● Extracted data
=== Begin Enclosure ===

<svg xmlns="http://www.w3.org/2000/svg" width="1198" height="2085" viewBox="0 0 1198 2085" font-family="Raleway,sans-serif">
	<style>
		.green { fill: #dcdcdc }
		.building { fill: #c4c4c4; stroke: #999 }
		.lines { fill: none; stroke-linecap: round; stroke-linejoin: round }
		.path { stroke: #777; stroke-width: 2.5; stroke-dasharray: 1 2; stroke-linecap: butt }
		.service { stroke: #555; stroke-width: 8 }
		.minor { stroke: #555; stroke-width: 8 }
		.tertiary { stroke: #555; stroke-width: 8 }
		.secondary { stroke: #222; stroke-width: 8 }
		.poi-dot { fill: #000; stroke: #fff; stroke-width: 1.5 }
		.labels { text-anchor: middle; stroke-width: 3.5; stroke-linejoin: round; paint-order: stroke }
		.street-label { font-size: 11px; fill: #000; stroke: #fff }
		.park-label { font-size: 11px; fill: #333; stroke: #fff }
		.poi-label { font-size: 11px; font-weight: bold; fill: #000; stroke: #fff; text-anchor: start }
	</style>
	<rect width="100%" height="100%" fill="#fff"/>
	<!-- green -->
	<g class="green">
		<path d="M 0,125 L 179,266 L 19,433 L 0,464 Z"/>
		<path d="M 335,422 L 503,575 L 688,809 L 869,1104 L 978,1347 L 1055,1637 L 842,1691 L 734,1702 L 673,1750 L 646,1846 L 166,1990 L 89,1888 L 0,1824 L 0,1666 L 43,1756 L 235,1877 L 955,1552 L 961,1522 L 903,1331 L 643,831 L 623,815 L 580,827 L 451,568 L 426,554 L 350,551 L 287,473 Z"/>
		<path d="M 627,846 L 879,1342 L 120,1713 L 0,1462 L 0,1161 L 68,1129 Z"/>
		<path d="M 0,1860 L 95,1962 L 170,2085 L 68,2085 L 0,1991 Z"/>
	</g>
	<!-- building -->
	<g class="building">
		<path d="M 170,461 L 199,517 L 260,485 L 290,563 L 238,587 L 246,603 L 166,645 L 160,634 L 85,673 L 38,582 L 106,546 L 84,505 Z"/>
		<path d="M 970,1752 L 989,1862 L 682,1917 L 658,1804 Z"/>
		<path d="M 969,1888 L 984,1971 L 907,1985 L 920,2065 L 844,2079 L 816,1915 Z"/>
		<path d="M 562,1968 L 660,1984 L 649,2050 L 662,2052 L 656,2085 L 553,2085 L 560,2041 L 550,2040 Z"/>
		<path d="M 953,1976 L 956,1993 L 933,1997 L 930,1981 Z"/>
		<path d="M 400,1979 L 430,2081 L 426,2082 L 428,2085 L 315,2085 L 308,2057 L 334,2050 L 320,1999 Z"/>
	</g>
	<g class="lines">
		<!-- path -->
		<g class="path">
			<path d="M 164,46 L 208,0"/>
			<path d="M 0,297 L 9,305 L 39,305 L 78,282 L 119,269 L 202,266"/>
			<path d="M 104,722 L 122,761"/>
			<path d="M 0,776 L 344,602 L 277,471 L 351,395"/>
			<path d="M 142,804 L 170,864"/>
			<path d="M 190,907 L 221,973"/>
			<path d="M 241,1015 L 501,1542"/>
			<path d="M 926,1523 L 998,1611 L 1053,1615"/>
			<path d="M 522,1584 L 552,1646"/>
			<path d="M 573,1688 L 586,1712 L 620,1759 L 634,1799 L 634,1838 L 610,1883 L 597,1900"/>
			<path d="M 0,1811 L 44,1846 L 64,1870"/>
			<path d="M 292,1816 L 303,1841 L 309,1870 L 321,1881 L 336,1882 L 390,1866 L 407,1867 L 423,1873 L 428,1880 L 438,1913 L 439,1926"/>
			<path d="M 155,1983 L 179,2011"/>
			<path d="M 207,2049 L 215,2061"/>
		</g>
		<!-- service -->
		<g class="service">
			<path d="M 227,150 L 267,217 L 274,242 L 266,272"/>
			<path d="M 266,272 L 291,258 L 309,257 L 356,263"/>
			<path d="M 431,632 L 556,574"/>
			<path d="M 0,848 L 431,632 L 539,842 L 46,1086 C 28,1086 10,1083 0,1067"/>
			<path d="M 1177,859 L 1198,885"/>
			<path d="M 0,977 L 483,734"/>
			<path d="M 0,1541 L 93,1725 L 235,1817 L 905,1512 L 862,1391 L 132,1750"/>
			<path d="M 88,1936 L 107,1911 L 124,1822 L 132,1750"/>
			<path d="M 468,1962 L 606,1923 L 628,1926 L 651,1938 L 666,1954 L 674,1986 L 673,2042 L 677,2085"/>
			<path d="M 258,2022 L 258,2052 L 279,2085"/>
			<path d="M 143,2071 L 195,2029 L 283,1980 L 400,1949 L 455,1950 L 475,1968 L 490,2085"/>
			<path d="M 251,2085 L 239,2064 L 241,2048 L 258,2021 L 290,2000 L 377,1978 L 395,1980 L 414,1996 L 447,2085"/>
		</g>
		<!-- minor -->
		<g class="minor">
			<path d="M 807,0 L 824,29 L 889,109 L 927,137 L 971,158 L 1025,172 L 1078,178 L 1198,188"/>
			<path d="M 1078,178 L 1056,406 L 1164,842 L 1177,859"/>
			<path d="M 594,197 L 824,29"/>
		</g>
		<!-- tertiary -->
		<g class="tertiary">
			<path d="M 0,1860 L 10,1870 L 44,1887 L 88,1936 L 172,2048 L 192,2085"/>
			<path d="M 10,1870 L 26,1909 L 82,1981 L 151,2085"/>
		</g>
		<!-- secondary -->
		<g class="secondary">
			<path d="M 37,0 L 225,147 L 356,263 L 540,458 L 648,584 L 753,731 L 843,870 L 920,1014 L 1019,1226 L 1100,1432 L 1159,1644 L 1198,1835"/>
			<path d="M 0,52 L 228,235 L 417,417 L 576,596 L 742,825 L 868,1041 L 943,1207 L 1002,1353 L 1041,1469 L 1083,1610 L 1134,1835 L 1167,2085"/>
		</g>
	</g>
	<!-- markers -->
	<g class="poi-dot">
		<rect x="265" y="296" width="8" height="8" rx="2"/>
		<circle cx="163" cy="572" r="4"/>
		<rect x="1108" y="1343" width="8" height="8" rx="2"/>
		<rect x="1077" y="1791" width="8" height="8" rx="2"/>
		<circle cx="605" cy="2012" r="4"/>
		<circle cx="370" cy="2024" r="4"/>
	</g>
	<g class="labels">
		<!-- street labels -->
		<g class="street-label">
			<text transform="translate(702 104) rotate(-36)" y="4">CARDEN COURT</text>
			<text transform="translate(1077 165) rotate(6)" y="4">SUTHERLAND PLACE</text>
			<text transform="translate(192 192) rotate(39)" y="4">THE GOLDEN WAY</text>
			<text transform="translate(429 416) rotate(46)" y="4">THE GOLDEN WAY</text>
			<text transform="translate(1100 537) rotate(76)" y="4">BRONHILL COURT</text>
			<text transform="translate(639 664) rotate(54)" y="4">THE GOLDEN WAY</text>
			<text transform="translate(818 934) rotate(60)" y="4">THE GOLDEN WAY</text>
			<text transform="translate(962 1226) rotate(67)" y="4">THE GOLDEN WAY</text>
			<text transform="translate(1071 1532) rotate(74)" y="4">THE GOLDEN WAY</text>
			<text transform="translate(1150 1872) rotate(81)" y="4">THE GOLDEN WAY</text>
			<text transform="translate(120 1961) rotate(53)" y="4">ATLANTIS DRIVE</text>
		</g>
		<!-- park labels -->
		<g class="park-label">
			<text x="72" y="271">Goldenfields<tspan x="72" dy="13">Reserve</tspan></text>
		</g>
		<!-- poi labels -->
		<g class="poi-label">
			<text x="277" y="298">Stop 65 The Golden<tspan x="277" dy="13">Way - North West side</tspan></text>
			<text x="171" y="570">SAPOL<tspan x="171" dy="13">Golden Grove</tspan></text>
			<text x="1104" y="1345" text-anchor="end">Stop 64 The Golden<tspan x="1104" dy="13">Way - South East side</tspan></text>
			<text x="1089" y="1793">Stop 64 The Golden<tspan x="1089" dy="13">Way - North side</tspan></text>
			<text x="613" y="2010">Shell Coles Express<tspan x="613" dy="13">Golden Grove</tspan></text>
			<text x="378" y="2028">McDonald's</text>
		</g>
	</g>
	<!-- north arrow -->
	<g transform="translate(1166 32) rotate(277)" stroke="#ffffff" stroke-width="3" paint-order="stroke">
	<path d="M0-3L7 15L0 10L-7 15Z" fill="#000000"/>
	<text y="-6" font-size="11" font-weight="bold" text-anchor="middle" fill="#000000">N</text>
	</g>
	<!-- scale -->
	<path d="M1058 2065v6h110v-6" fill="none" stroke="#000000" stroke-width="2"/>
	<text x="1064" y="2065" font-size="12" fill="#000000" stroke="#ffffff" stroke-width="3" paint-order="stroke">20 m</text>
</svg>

=== End Enclosure ===

● Work instructions
Your answer should be each line from the entries that includes the string "middle".

● Output for this task
		.labels { text-anchor: middle; stroke-width: 3.5; stroke-linejoin: round; paint-order: stroke }
	<text y="-6" font-size="11" font-weight="bold" text-anchor="middle" fill="#000000">N</text>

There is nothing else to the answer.